C'était un jour de novembre, identique à ceux qui avaient précédé. Un jour de novembre ensoleillé mais attaqué de toute part par la brume qui menaçait de nous envelopper. Demain, il pleuvrait paraît-il !

Ma chienne et moi, nous descendions gaiement la rue de la Combe qui, comme son nom l'indique, mène à une petite vallée, où coule tout doucement le Séran, rivière au lit pierreux, souvent à sec,  fait de marmites qui, quand il pleut, se remplissent de l'eau d'un torrent devenu impétueux. Ces marmites servaient parfois de baignoires aux habitants de mon village  qui, munis d'un savon et d'une serviette se lavaient dans l'eau glacée, m'a t-on raconté ce jour. Ils n'étaient pas frileux !

Cette fois, c'était calme et j'en ai profité pour écouter sur mon téléphone  des nocturnes de Chopin. Entre chacune des pièces s'invitent en général des publicités envahissantes que je m'empressais de supprimer.

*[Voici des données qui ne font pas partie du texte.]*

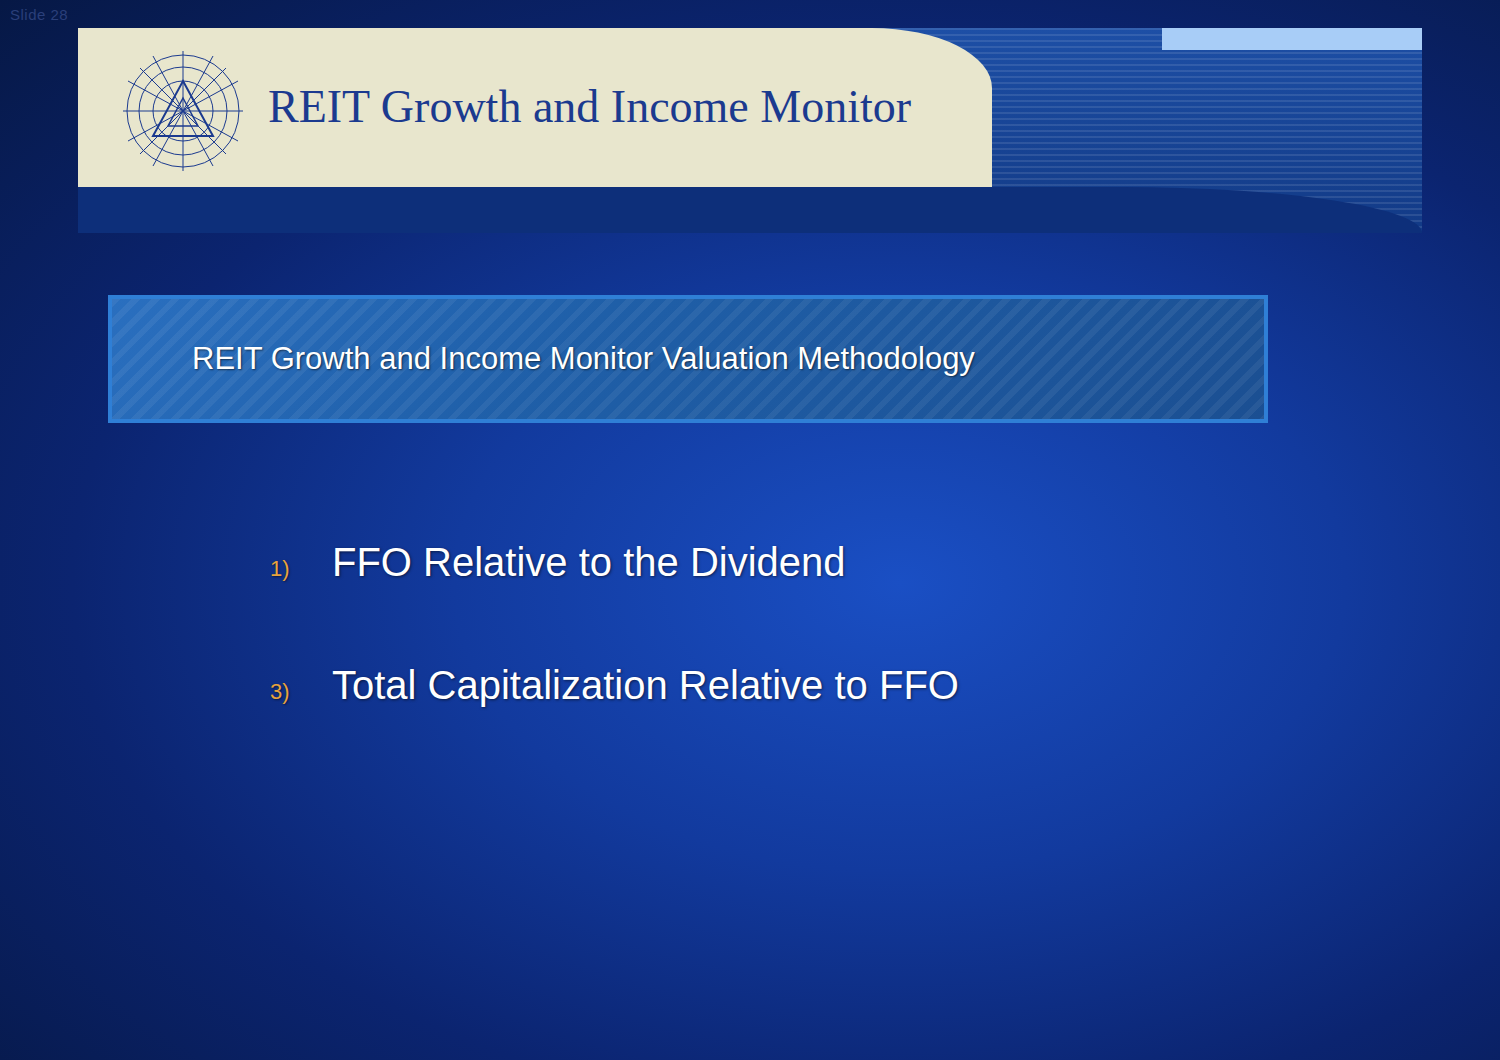Slide 28
REIT Growth and Income Monitor
REIT Growth and Income Monitor Valuation Methodology
1) FFO Relative to the Dividend
3) Total Capitalization Relative to FFO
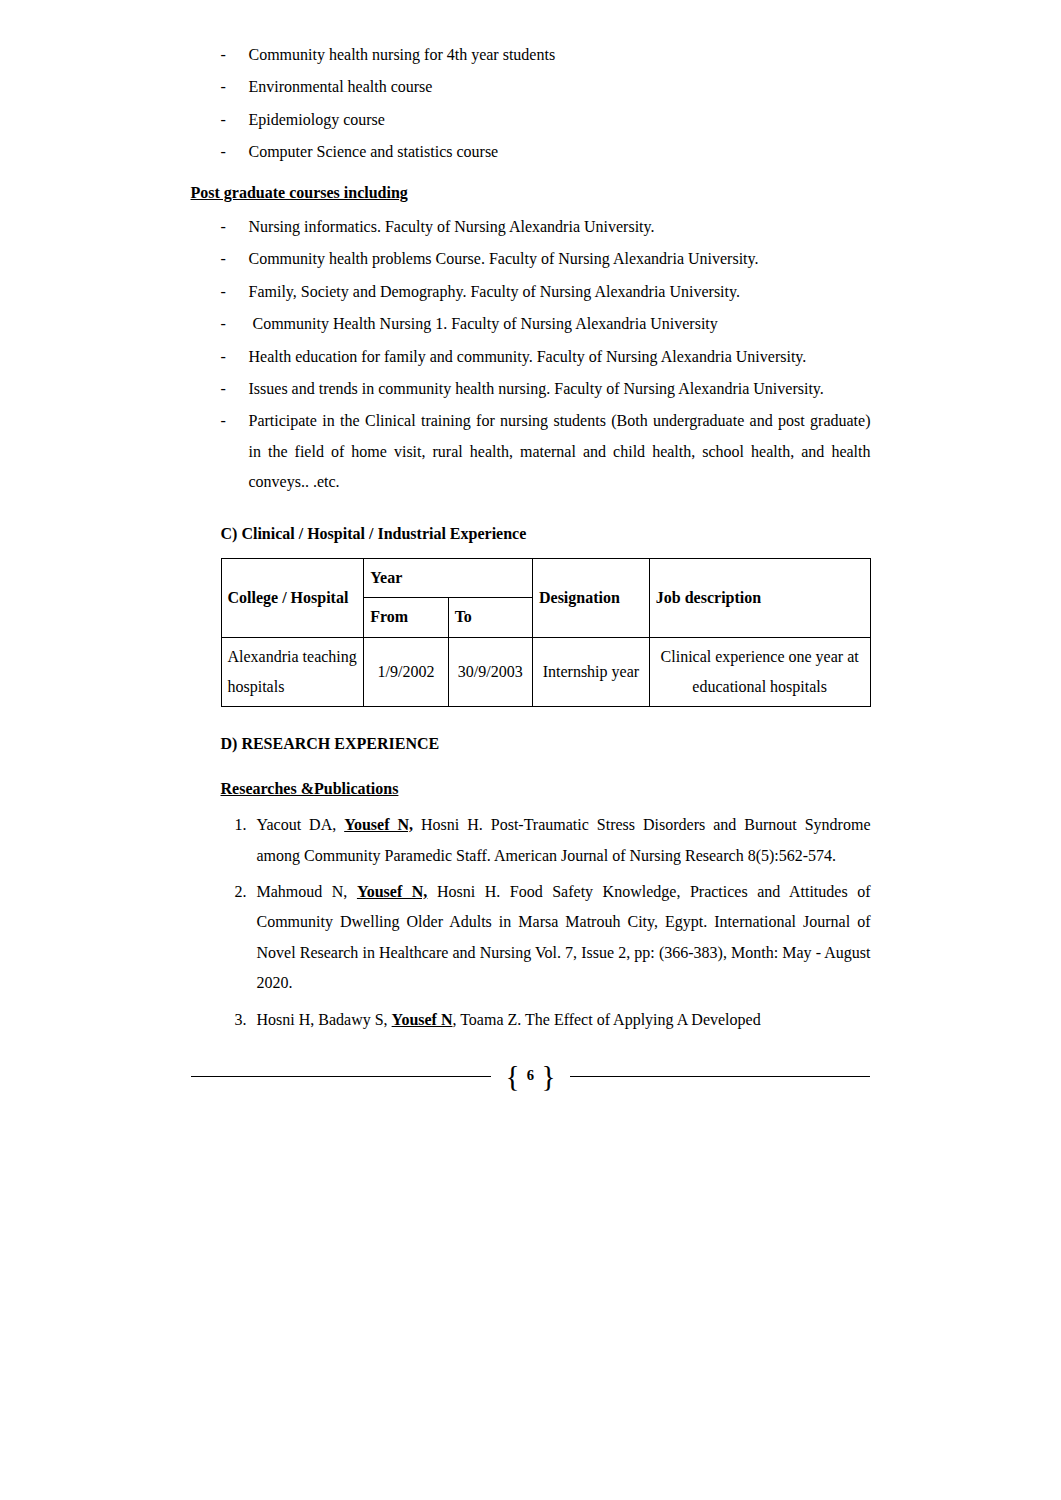Community health nursing for 4th year students
Environmental health course
Epidemiology course
Computer Science and statistics course
Post graduate courses including
Nursing informatics. Faculty of Nursing Alexandria University.
Community health problems Course. Faculty of Nursing Alexandria University.
Family, Society and Demography. Faculty of Nursing Alexandria University.
Community Health Nursing 1. Faculty of Nursing Alexandria University
Health education for family and community. Faculty of Nursing Alexandria University.
Issues and trends in community health nursing. Faculty of Nursing Alexandria University.
Participate in the Clinical training for nursing students (Both undergraduate and post graduate) in the field of home visit, rural health, maternal and child health, school health, and health conveys.. .etc.
C) Clinical / Hospital / Industrial Experience
| College / Hospital | Year | Designation | Job description |
| --- | --- | --- | --- |
| From | To |
| Alexandria teaching hospitals | 1/9/2002 | 30/9/2003 | Internship year | Clinical experience one year at educational hospitals |
D) RESEARCH EXPERIENCE
Researches &Publications
Yacout DA, Yousef N, Hosni H. Post-Traumatic Stress Disorders and Burnout Syndrome among Community Paramedic Staff. American Journal of Nursing Research 8(5):562-574.
Mahmoud N, Yousef N, Hosni H. Food Safety Knowledge, Practices and Attitudes of Community Dwelling Older Adults in Marsa Matrouh City, Egypt. International Journal of Novel Research in Healthcare and Nursing Vol. 7, Issue 2, pp: (366-383), Month: May - August 2020.
Hosni H, Badawy S, Yousef N, Toama Z. The Effect of Applying A Developed
{ 6 }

Chopin, c'est tout un monde pour moi, celui de l'enfance, celui de la nuit quand les enfants sont couchés et qu'enfin les parents peuvent penser à eux. Plusieurs soirs par semaine, mon père s'installait au piano,  un beau quart de queue au bois clair dont j'aimais suivre les courbes de la main, la matière était douce,  le bois ciré sentait bon et en me penchant, je pouvais voir les cordes bien alignées  et les petits marteaux qui les frappaient au rythme des doigts qui couraient sur le clavier.

 

Mais revenons au soir.

De mon lit, j'écoutais la musique, souvent des nocturnes de Chopin mais aussi bien d'autres morceaux. Un petit concert pour moi, qui durait peut-être une heure, guère plus. Puis c'était le silence et mes parents allaient se coucher sans oublier de refermer ma porte que j'avais laissée entrebâillée.

C'est alors que, parfois, ça commençait!

Un homme montait l'escalier.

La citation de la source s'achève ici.